Mercer Survey: Projected Growth in Indonesian Employee Salaries Slows to 5.8 Percent in 2026
JAKARTA - Global human resources consultant Mercer projects an average salary increase for employees in Indonesia of 5.8 percent by 2026.
This figure is lower than the estimated salary increase in 2025 which reached 6.3 percent, in line with the slowdown in business expansion and cost pressures that are still faced by the business world.
The projection is contained in the Mercer 2025 Total Remuneration Survey which analyzes remuneration trends and policies for more than 7,000 positions in 588 companies in Indonesia.
Even though the rate of salary increases has slowed down, all companies surveyed or 100 percent of respondents still plan to increase employee salaries in 2026, the same as in 2025.
Mercer noted that the main factors affecting salary adjustments in 2026 include individual performance, salary range, and company performance.
Based on the industrial sector, chemicals are the sector with the highest projected salary increase, namely around 6.2 percent, reflecting optimism and investment commitment to talent development.
Meanwhile, the automotive industry is expected to record the most moderate increase of 4.9 percent, lower than other sectors.
In terms of bonuses, the realization of bonus payments in 2025 is expected to be below expectations, with an average of 16.6 percent of annual basic salary, down from the 17.5 percent projection in 2024.
The rate of voluntary turnover (voluntary turnover) is relatively stable at around 5.2 percent in 2025, in line with the achievements of 2023 and 2024.
However, Mercer noted an increase in involuntary resignations, particularly in the high-tech sector, mining, and mining contractors.
In addition, plans to expand the workforce have also slowed, with only about 20 percent of companies planning to add employees by 2026, down from 25 percent in the previous projection.
Associate Director & Career Products Leader Mercer Indonesia Yosef Budiman said that the difference in salary budgets between industries requires companies to implement more specific and targeted compensation strategies.
"The slowdown in recruitment plans requires companies to manage reward and retention strategies more focused in the midst of a talent market that remains competitive," he said.
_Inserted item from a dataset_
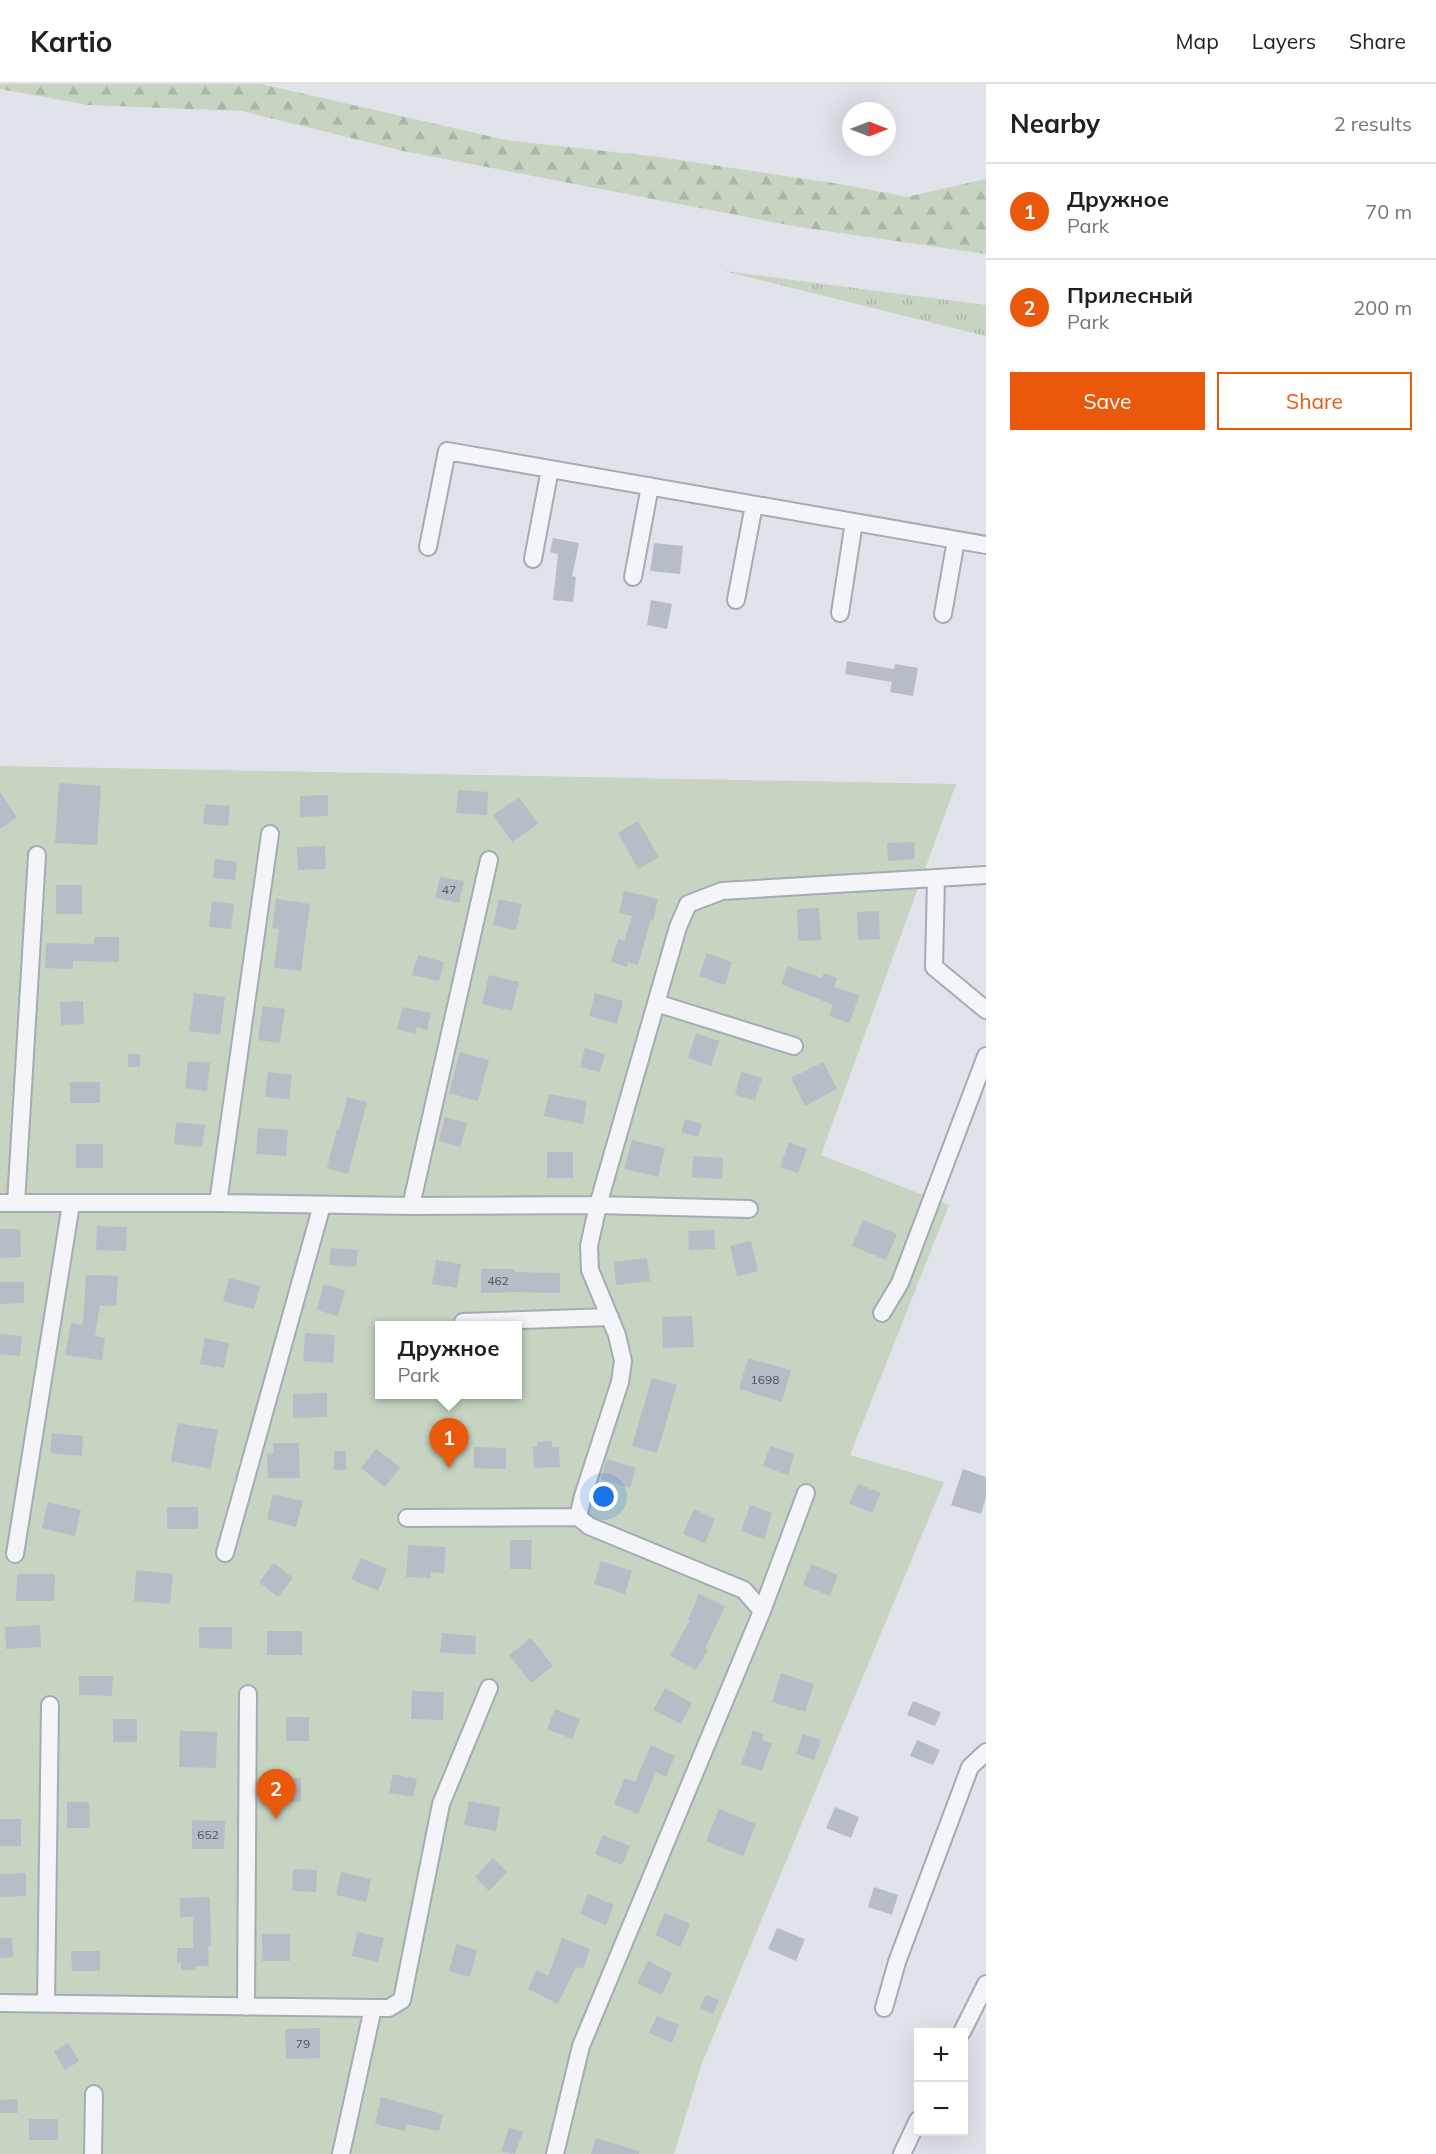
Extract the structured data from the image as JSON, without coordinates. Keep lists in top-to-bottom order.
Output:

President Director of Mercer Indonesia Isdar Marwan assessed that this finding reflects the need for more strategic management of growth ambitions amid economic uncertainty and increasing cost pressures.
"HR and business leaders need to prioritize productivity through skills development and retraining, strengthening digital capabilities, and investing in employee health as a long-term differentiator," said Isdar.
This strategy is in line with global talent trends and is key for companies in Indonesia to remain adaptive and competitive in the long term.